- Born: Colombo, Sri Lanka
- Education: University of Ceylon (BS) Asian Institute of Technology (MS, DEng) Ananda College
- Occupations: Academic, Professor

= Nimal Rajapakshe =

Nimal Rajapakse is a Sri Lankan-born academic and engineer based in Vancouver, British Columbia. He is a professor of engineering at Simon Fraser University in Burnaby, Canada.

==Education==
After a year in a school in his village near Attanagalla, he came to Olcott College and after a year entered Ananda College in grade three. Four generations of his family studied at Ananda College. He gained admission to the University of Ceylon in 1973 from where he graduated with a degree in civil engineering in 1977.

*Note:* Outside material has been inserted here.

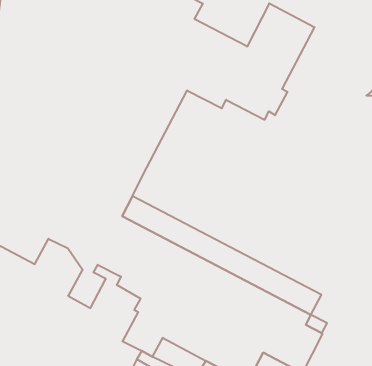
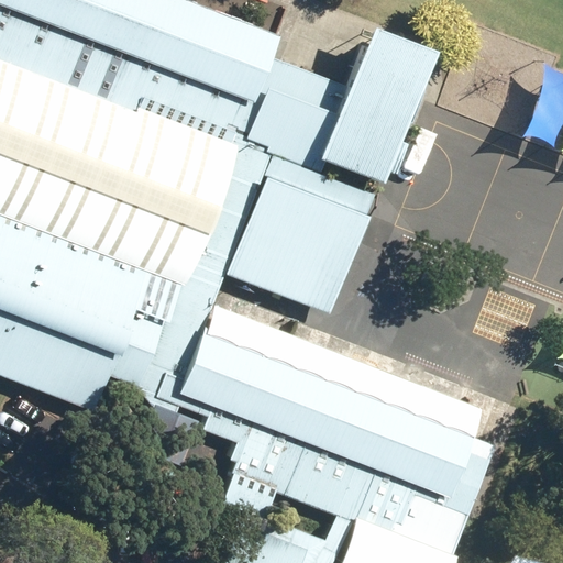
building: none -> [224,154,374,312]

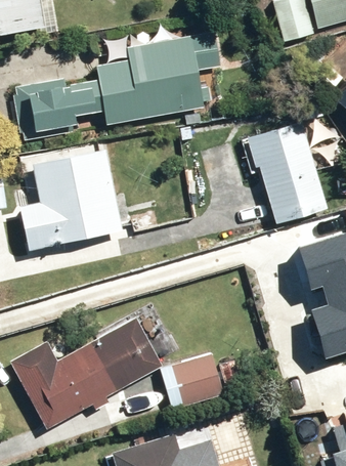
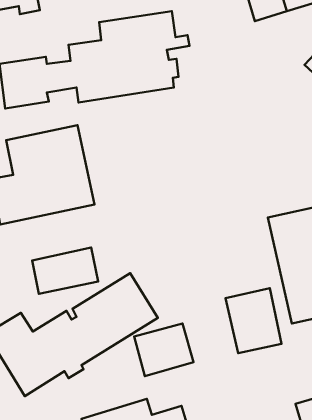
building: [244,121,328,225] -> none
building: none -> [32,248,98,294]
building: none -> [226,288,282,353]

He received a scholarship to study at Asian Institute of Technology in 1979, from which he received a master's degree in 1981 and a Doctor of Engineering in 1983. He was a recipient of Thai King's Scholarship for doctoral studies. Asian Institute of Technology honored him as the Notable Alumni Speaker of the May 2017 graduation.

== Career ==
He was the Vice-President (Research and International) of Carleton University from September 2015 to October 2016. He was a department head and civil engineering professor of University of Manitoba from 1985 to 2000. He served as department head and mechanical engineering professor of University of British Columbia. He became the Director of ICICS at UBC in 2007 and served until 2009. He was Dean of the Faculty of Applied Sciences in Simon Fraser University from 2009 to 2015.

He is a Fellow of the Canadian Academy of Engineering, the Engineering Institute of Canada, and the Canadian Society for Civil Engineering. He has received several prizes and awards for research and professional excellence.